The UK and other European Union members are not fully implementing the EU asset freeze on the Burmese regime. As a result total frozen assets could be a meagre £57.
EU members have a joint policy on Burma, known as a ‘common position’. In 2000 they agreed to freeze the assets of ‘undertakings or entities associated with the military regime’. However, the Bank of England list of assets to be frozen only includes assets of individual members of the regime, not any of the regime’s companies or associated undertakings.
Questioned by Conservative MP, Richard Spring, in a debate in the House of Commons today, Foreign Office minister Mike O’Brien admitted that the UK has not frozen any regime assets. During the debate MPs from all three main political parties called on the government to impose tougher sanctions on Burma.
“EU sanctions on Burma are weak enough as it is,” said John Jackson, Director of the Burma Campaign UK. “To find out that even these pathetic measures are not being implemented is a disgrace. It is no surprise the regime does not take EU threats seriously.”
Failure to implement the sanctions will have given the regime time to move any assets from the UK and other EU countries, rendering the measure effectively meaningless. The Burma Campaign UK is only aware of one government that has frozen any assets. Germany has frozen 86 euros (£57).

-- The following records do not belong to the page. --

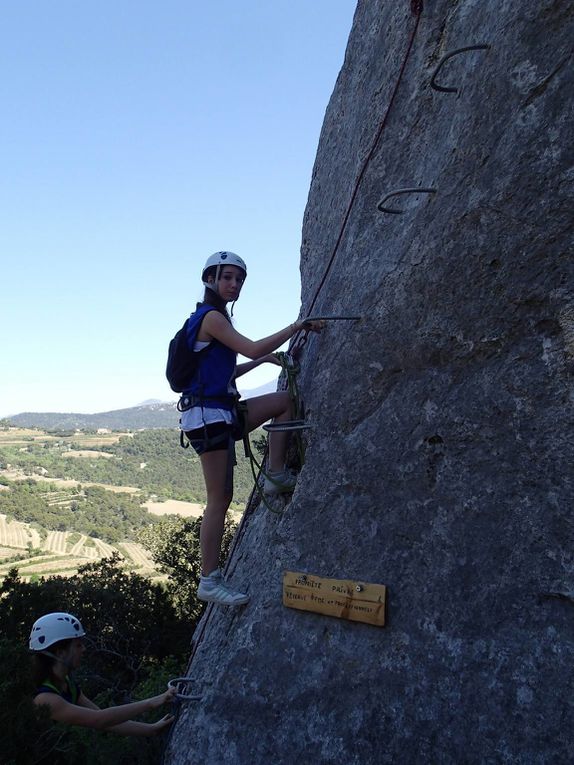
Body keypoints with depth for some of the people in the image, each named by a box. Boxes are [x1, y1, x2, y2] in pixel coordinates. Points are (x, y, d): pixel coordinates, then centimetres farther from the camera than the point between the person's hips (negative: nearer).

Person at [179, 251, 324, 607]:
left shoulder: (213, 318, 19)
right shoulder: (211, 317, -10)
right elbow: (253, 349, -21)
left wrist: (266, 358, 19)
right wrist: (297, 327, -14)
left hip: (222, 411, 9)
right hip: (207, 413, -9)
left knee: (286, 398, 9)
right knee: (220, 498, -6)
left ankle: (277, 475, 9)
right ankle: (210, 581, 3)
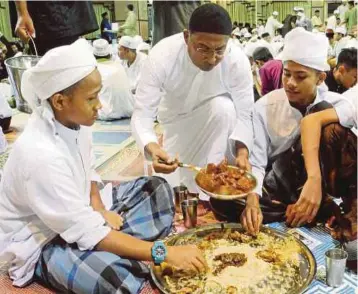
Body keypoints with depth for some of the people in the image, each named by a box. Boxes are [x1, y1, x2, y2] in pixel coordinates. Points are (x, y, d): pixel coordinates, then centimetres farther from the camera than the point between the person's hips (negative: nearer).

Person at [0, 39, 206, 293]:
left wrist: (99, 209, -8)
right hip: (40, 244, -8)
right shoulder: (40, 155, -34)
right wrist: (165, 253, -32)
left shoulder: (74, 122, -10)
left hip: (78, 214, 9)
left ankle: (119, 246, -9)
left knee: (157, 190, 6)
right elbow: (88, 234, -31)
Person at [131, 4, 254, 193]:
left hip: (218, 113, 0)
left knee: (224, 107, -35)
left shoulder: (238, 61, -31)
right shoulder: (161, 56, -35)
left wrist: (242, 151, -45)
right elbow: (142, 113, -35)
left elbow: (244, 114, -25)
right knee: (176, 185, -3)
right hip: (176, 117, 0)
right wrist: (152, 147, -56)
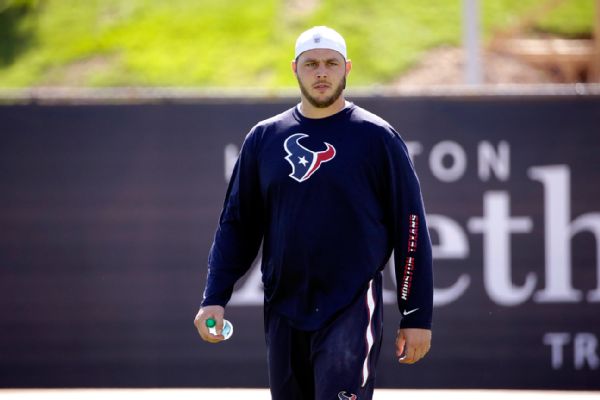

EU foreign policy on Burma is now facing a crisis of credibility. If the EU will not stand up to the regime in Burma, which massacres its own people, uses rape as a weapon of war, forces thousands into slave labour and has 1,400 political prisoners, when will it act? Only tough sanctions on important sources of income, such as on gems and timber, will restore EU credibility.
“Despite repeated calls from Aung San Suu Kyi, the EU has not imposed a single sanction that has had any significant impact on the regimes financial interests,” says John Jackson. “It is time the EU banned gem and timber imports, which earn the junta millions of pounds a year. Burma’s people are dying while the EU dithers.”
For more information contact Mark Farmaner, Media Officer on 020 7324 4713 or John Jackson, Director of the Burma Campaign UK, on 020 7324 4712
NOTES TO EDITORS:
1. Despite strong rhetoric, the EU has only imposed very limited sanctions on Burma. These include:
A ban on arms sales: Impact: Minimal. EU arms sales to Burma had already all but dried up.
A visa ban: Impact: None. The visa ban has been breached several times. Being unable to visit the EU has had no visible impact on the behaviour of the regime.
An asset freeze: Impact: None. The failure to fully implement the asset freeze means total assets frozen Europe-wide could be just £57.
Withdrawal of trade privileges: Impact: Minimal: A welcome move, but The EU has been one of Burma’s biggest investors and trading partners, earning the regime hundreds of millions of dollars.
2. In contrast to the EU, the United States has imposed tough economic sanctions on Burma. These include a ban on new investment, an asset freeze, a ban on Burmese imports, and a ban on financial transactions.
3. Failure by the EU to implement sanctions is undermining US sanctions. Following implementation of financial sanctions by the US, the regime switched from using US dollars to Euros. Swift – the international financial technology co-operative controlled by most of the world’s major banks – is working with the regime to help it use euros so it can get round US sanctions.
4. (EU Council of Foreign Ministers Conclusions June 2003) “In view of the further deterioration of the political situation in Burma/Myanmar, in particular the arrest of Aung San Suu Kyi and other senior NLD members and the closure of NLD offices, the Council has decided to extend the scope of the visa ban and assets freeze to include further members of the military regime, the military and security forces, the military regime’s economic interests and other individuals, groups, undertakings or entities associated with the military regime who formulate, implement or benefit from policies that impede Burma/Myanmar’s transition to democracy and their families and associates.”